Learning about the behaviour of a subject is also an important and often overlooked aspect of underwater photography. Why try to photograph lionfish at midday when they are more likely to be active during the late afternoon or dusk?
The importance of the dive briefings themselves should not be underestimated and is a crucial step in locating the required subjects. Following it will be much more likely to bring in good results. The diver who didn’t listen may miss some or all of the best spots – perhaps an overhang festooned with coral or gorgonians.
Kurt talks of the camera as “an extension of your body and personality rather than an item that costs 2000 Euros”. The task, he says, is to capture what you see and imagine using the camera as the tool or means of expression. Over time and with much practice, the photographer will intuitively take all the steps required to capture a good image when an opportunity presents itself.
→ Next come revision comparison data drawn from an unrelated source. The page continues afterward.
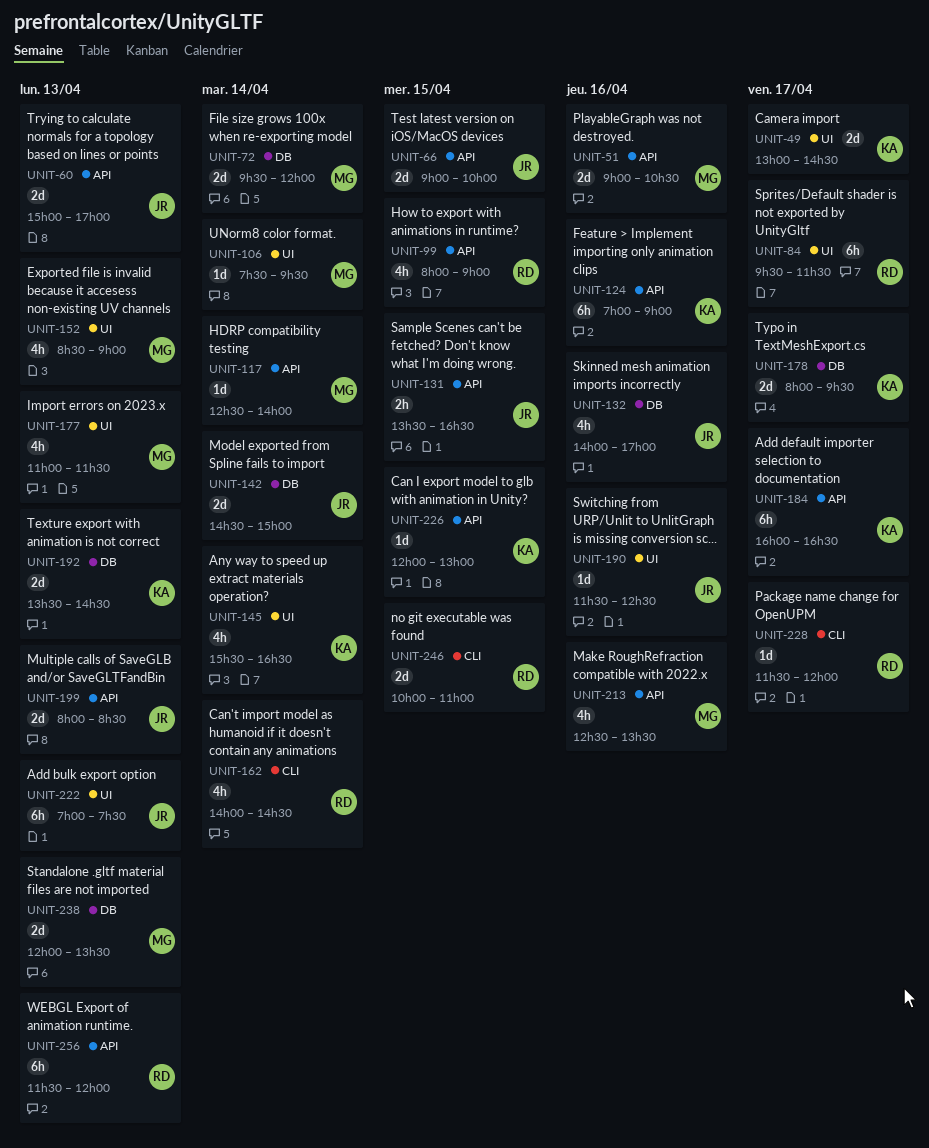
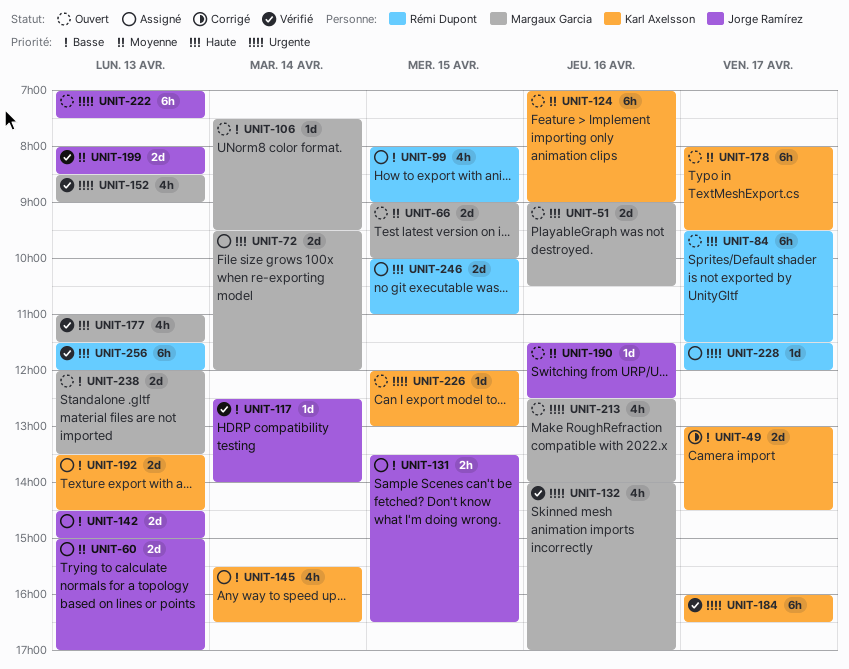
UNIT-66, owner: Jorge Ramírez -> Margaux Garcia
UNIT-117, owner: Margaux Garcia -> Jorge Ramírez
UNIT-132, owner: Jorge Ramírez -> Margaux Garcia
UNIT-142, day: Apr 14 -> Apr 13
UNIT-162: present -> none
UNIT-178, estimate: 2d -> 6h
UNIT-213, ends: 13:30 -> 14:00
Kurt will often challenge some of the assumptions made by photographers producing disappointing results. The salvation for poor images is not necessarily buying more and supposedly better equipment, it is understanding and organising the equipment that you already have. Introducing a new piece of equipment that you don’t fully understand to your existing equipment that you don’t fully understand is not likely to take your photography any further forward.
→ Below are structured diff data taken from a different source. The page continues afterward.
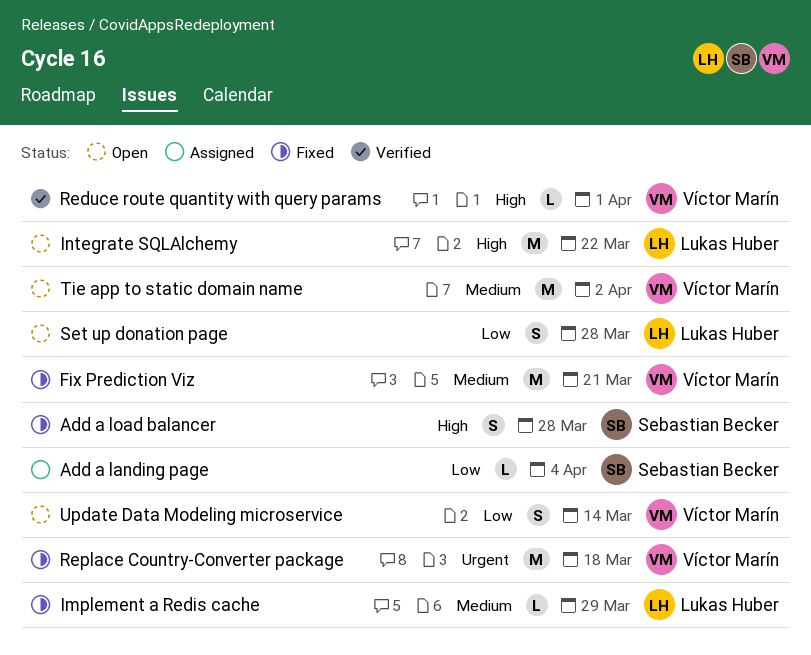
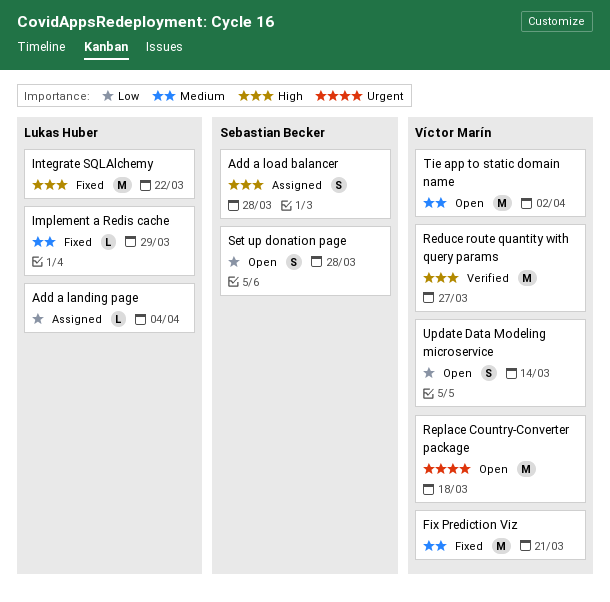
Add a landing page, owner: Sebastian Becker -> Lukas Huber
Add a load balancer, status: Fixed -> Assigned
Integrate SQLAlchemy, status: Open -> Fixed
Reduce route quantity with query params, estimate: L -> M
Reduce route quantity with query params, due: Apr 1 -> Mar 27
Replace Country-Converter package, status: Fixed -> Open
Set up donation page, owner: Lukas Huber -> Sebastian Becker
Sometimes a photographer can “luck into” good results without understanding why the images are good. If this is the case, it follows that the same photographer may be unable to repeat a successful image. Similarly, if he gets poor results he will not understand what steps to take to make them good. Knowledge is everything here.
A main objective of both courses is to “create understanding” of what is being done, so that it can be repeated when a comparable opportunity presents itself. Kurt recommends writing down what you did photographically at each dive site – creating a “photo log book”. It can be referred to again and again.
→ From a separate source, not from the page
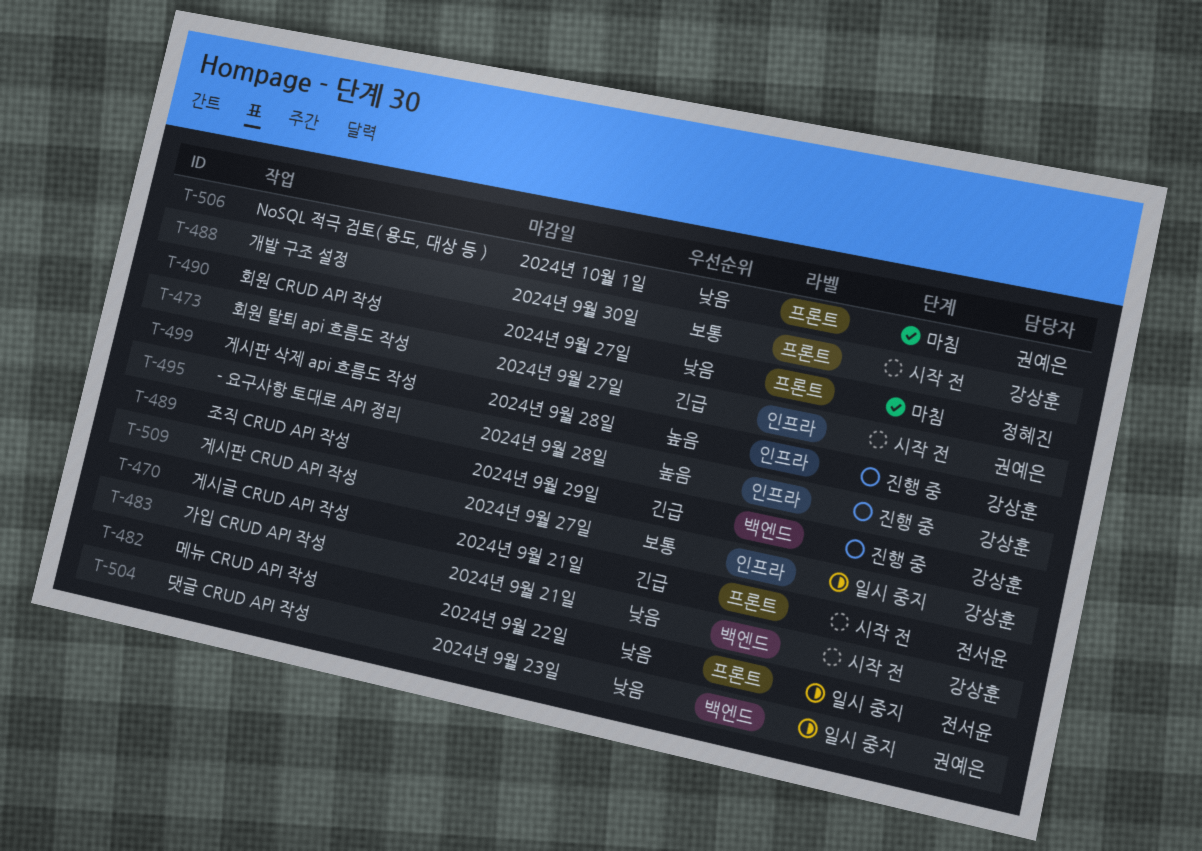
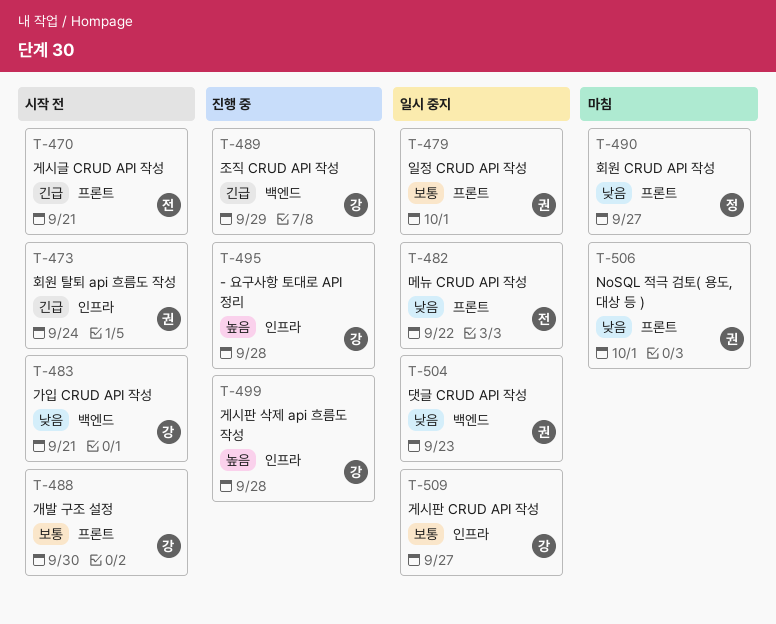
T-473, due: Sep 27 -> Sep 24
T-479: none -> present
In the “Advanced Plus” course, Kurt introduces the technique of “re-shooting” a subject. It’s incredibly simple and very effective - a chance to dive on a site, take pictures, study the results in the classroom and then return to the same place to re-shoot the image again, but better. It’s a technique that Kurt himself uses wherever possible and is particularly suitable for macro, wreck and wide-angle “underwater scenery” photography. It is, of course, not possible to practice it with “one-off” encounters such as a passing manta ray or shark.
Composition is a subject personal to the photographer and is not central to the theme of the courses, though it is discussed. Kurt’s approach is to give pointers as to what can help to make an image work, such as separating or “releasing” a subject from the background so as to avoid clutter. He says, “Use the camera to do the same thing differently.”
Subjects abound on the dive sites off Les Lecques and nearby La Ciotat, and also around the rugged uninhabited island of Ile de Riou between Cassis and Marseille. The diving is conducted in “real” rather than “perfect” conditions, which also adds an extra challenge for the students including an excellent 40-metre dive on the wreck of a P38 fighter plane.
To sum up, a week with Kurt Amsler is worth consideration for anybody who’s serious about improving his or her underwater photography. The courses are designed to fill gaps in a photographer’s knowledge thus creating the all important “understanding” that is required to produce consistently good work. He teaches the importance of the “art” and the “preparation” in equal balance which blends into an entire approach. Indeed, a few days in the company of Kurt Amsler virtually guarantees that his approach to underwater photography is successfully transferred to the student.